Repeat all the lines below exactly, but omit the pictures.
____________
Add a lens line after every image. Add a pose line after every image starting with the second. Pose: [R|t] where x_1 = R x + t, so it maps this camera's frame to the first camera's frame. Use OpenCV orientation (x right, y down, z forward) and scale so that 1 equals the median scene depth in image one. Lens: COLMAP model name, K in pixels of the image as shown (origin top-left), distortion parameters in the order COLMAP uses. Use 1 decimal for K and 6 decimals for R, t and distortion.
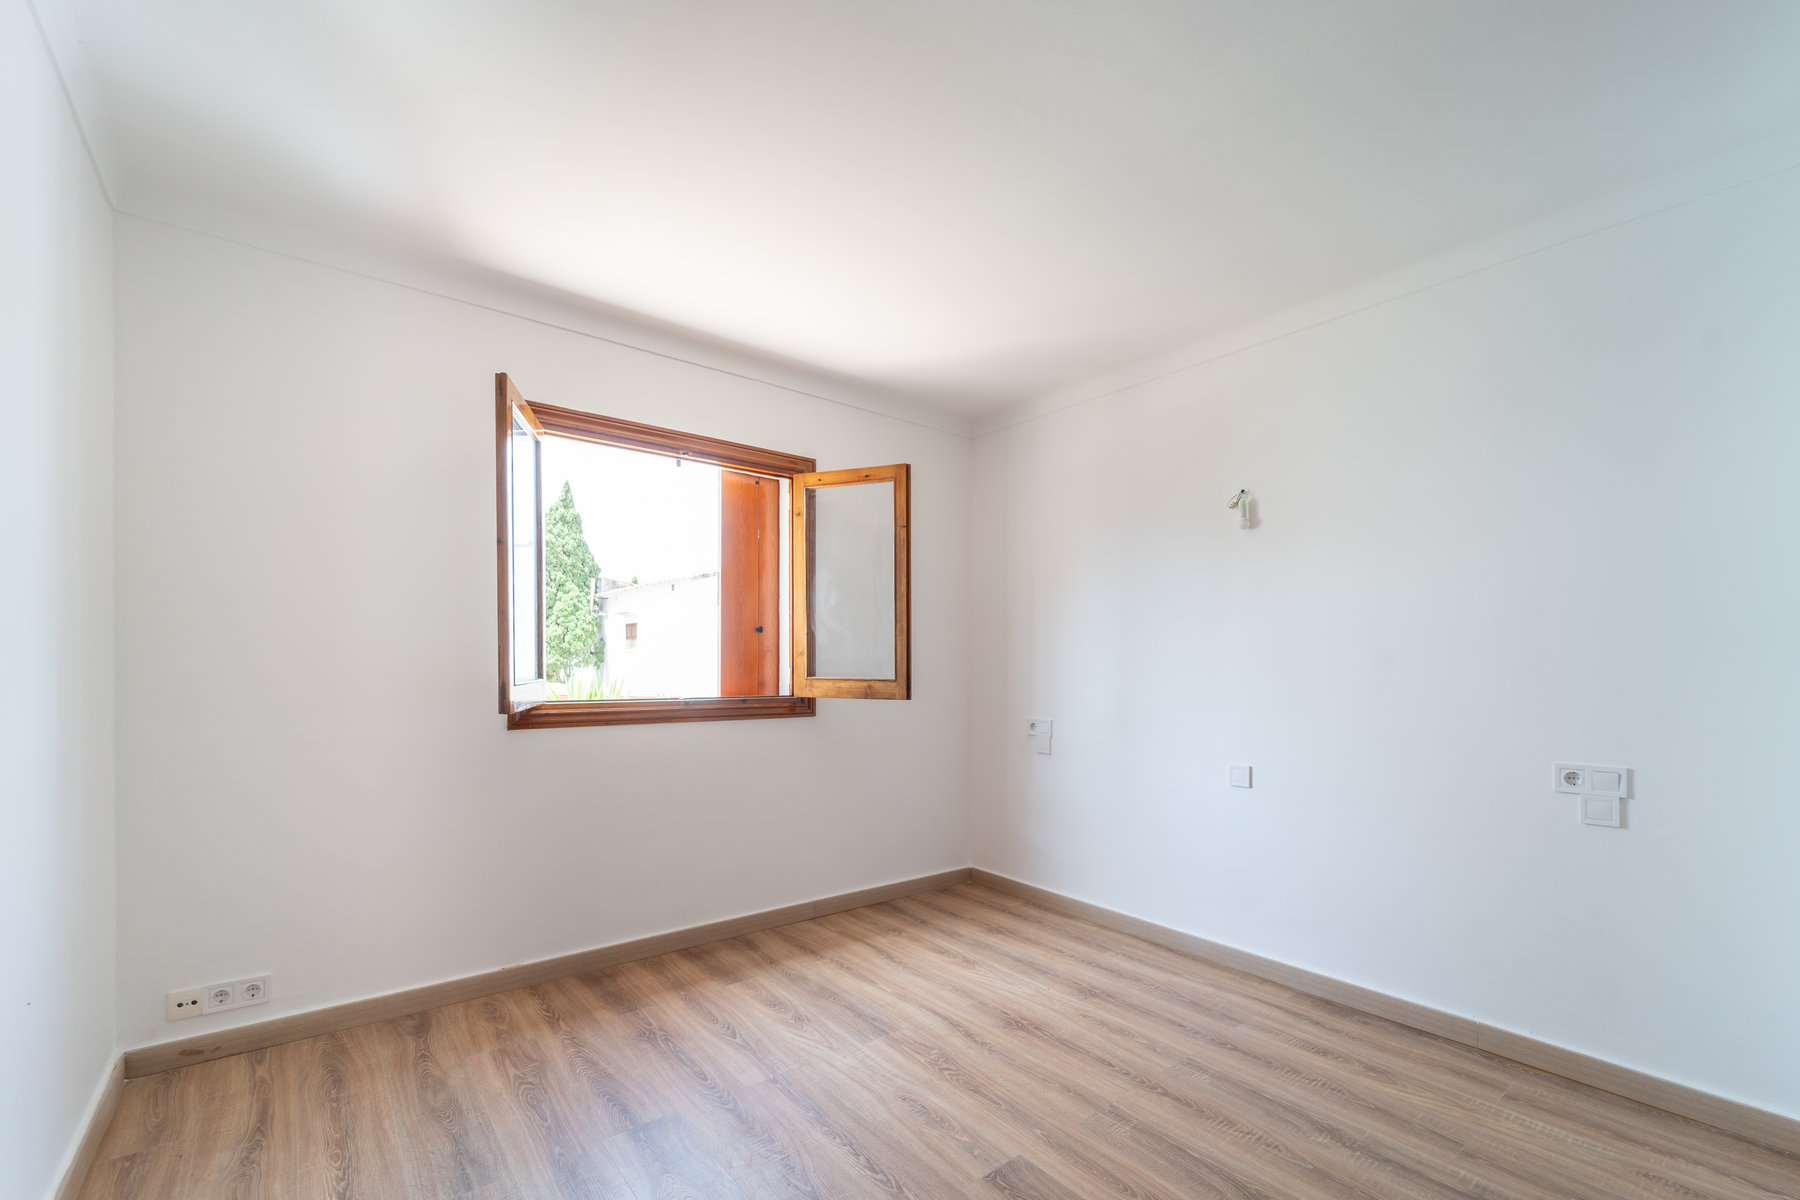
lens RADIAL K [[747.2, 0, 899.9], [0, 747.2, 651.5], [0, 0, 1]] dist [-0.001684, -0.001056]
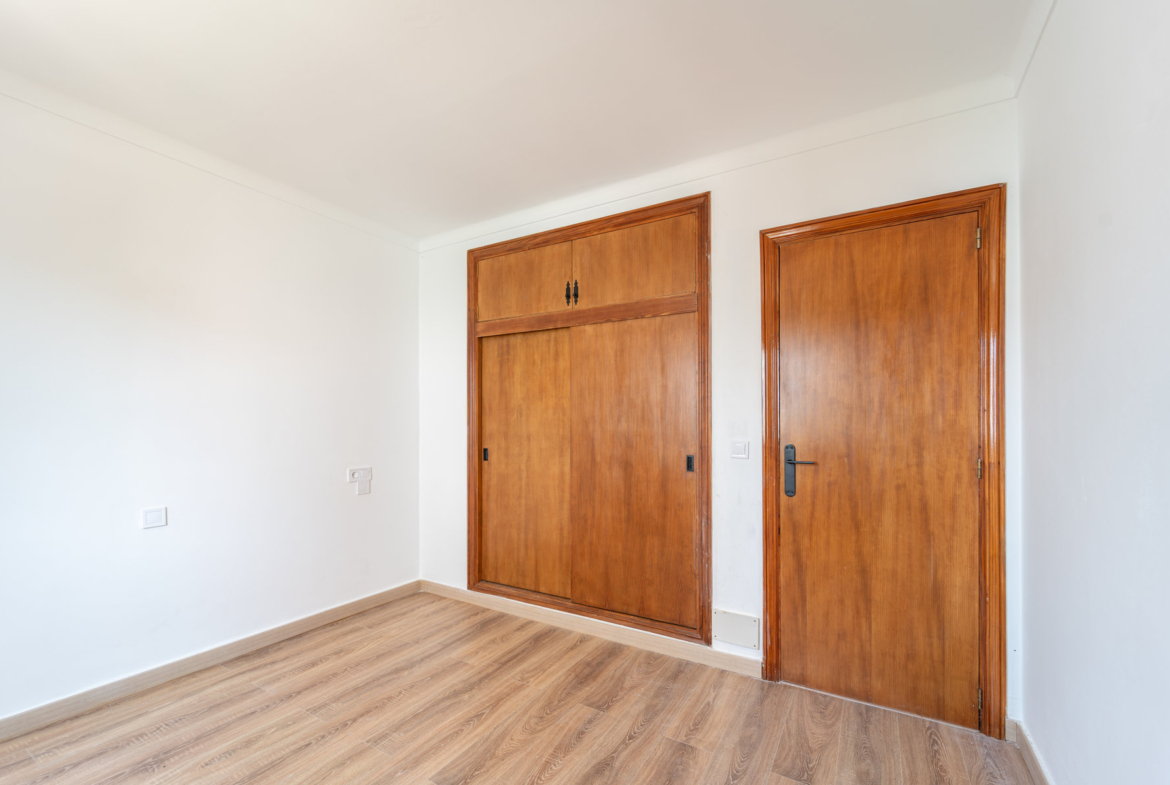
lens RADIAL K [[485.7, 0, 585.0], [0, 485.7, 426.0], [0, 0, 1]] dist [-0.001684, -0.001056]
pose [[-0.353466, -0.006062, 0.935428, -0.916377], [-0.021345, 0.999771, -0.001587, 0.028155], [-0.935204, -0.020527, -0.353515, 1.269678]]
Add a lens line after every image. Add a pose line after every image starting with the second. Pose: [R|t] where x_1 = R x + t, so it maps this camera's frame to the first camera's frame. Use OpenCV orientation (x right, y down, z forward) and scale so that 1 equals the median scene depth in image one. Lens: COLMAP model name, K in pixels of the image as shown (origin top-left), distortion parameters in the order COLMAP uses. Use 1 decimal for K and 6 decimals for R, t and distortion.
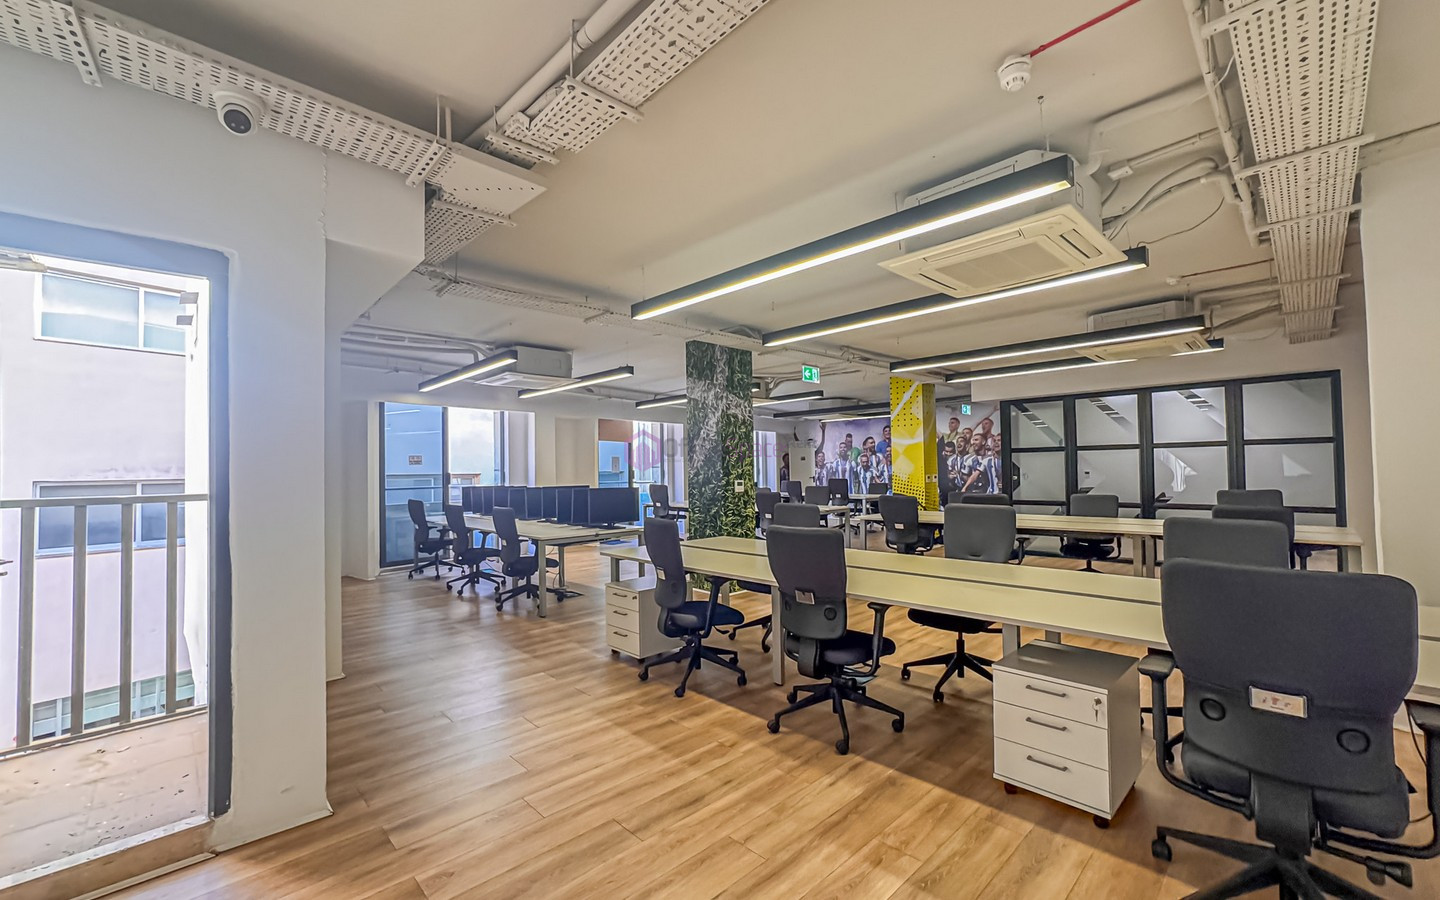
____________
-- RESULT OF THIS EXERCISE --
Add a lens line after every image. Add a pose line after every image starting with the second. Pose: [R|t] where x_1 = R x + t, so it maps this camera's frame to the first camera's frame. Use OpenCV orientation (x right, y down, z forward) and scale so that 1 equals the median scene depth in image one. Lens: COLMAP model name, K in pixels of the image as shown (origin top-left), distortion parameters in the order COLMAP uses. Use 1 decimal for K and 6 decimals for R, t and distortion.
lens RADIAL K [[747.2, 0, 899.9], [0, 747.2, 651.5], [0, 0, 1]] dist [-0.001684, -0.001056]
lens RADIAL K [[485.7, 0, 585.0], [0, 485.7, 426.0], [0, 0, 1]] dist [-0.001684, -0.001056]
pose [[-0.353466, -0.006062, 0.935428, -0.916377], [-0.021345, 0.999771, -0.001587, 0.028155], [-0.935204, -0.020527, -0.353515, 1.269678]]
Add a lens line after every image. Add a pose line after every image starting with the second. Pose: [R|t] where x_1 = R x + t, so it maps this camera's frame to the first camera's frame. Use OpenCV orientation (x right, y down, z forward) and scale so that 1 equals the median scene depth in image one. Lens: COLMAP model name, K in pixels of the image as shown (origin top-left), distortion parameters in the order COLMAP uses. Use 1 decimal for K and 6 decimals for R, t and distortion.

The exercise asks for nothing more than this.